Is M54.5 still valid in 2026?

No. M54.5 became a non-billable parent code on October 1, 2021, and remains non-billable in FY2026. Use M54.50, M54.51, or M54.59 based on the documentation.

What’s the difference between M54.50 and M54.59?

M54.50 is for lumbar pain without a documented cause or defining characteristic. M54.59 is for lumbar pain with a clearly documented source or mechanism — typically mechanical, muscular, or facet-referred — that does not meet the criteria for vertebrogenic pain under M54.51.

Can I use M54.51 without imaging?

No. M54.51 requires documentation of vertebral endplate pathology, typically MRI-confirmed Modic Type 1 or Type 2 changes. Symptom pattern alone does not support the code, and payers treat unsupported M54.51 claims as high-risk for audit.

What code do I use for chronic low back pain?
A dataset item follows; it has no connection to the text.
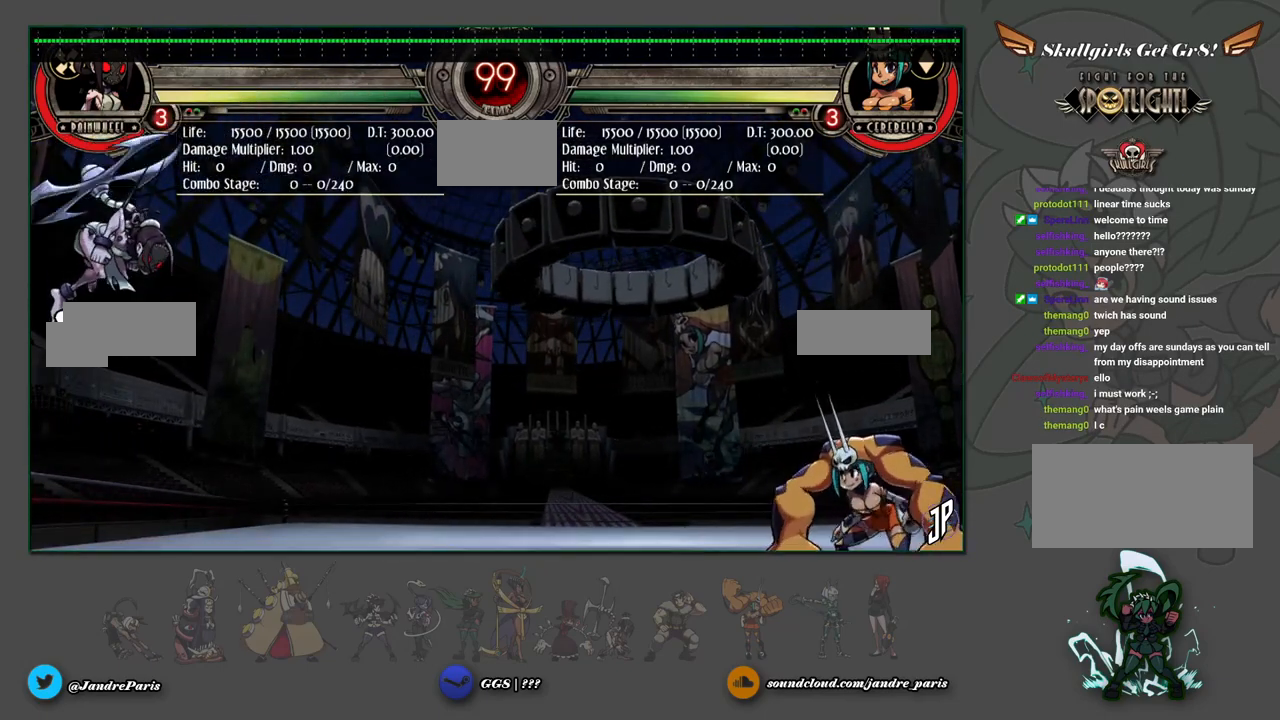
{"buttons": [], "left_stick": "up-left", "events": []}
Assign the site-specific M54.5x code that best matches the documentation (M54.50, M54.51, or M54.59) as the primary diagnosis, and add G89.29 (Other chronic pain) as a secondary code when chronicity is documented. If the encounter is primarily for chronic pain management rather than evaluation, sequence G89.29 first.

What’s the code for acute low back pain?

ICD-10-CM does not have a separate acute vs chronic code within the M54.5x group. Use the M54.5x code that matches the source or specificity level of the documentation, and let the clinical note establish acuity. If the acute presentation involves a documented strain mechanism, S39.012 may be more appropriate.

Does M54.50 require laterality?

No. M54.50 is not laterality-specific. Laterality requirements apply to certain related codes — for example, M54.31/M54.32 for right or left sciatica, and M54.41/M54.42 for right or left lumbago with sciatica — but not to the M54.5x group.

When should I use G89 codes alongside M54.5x?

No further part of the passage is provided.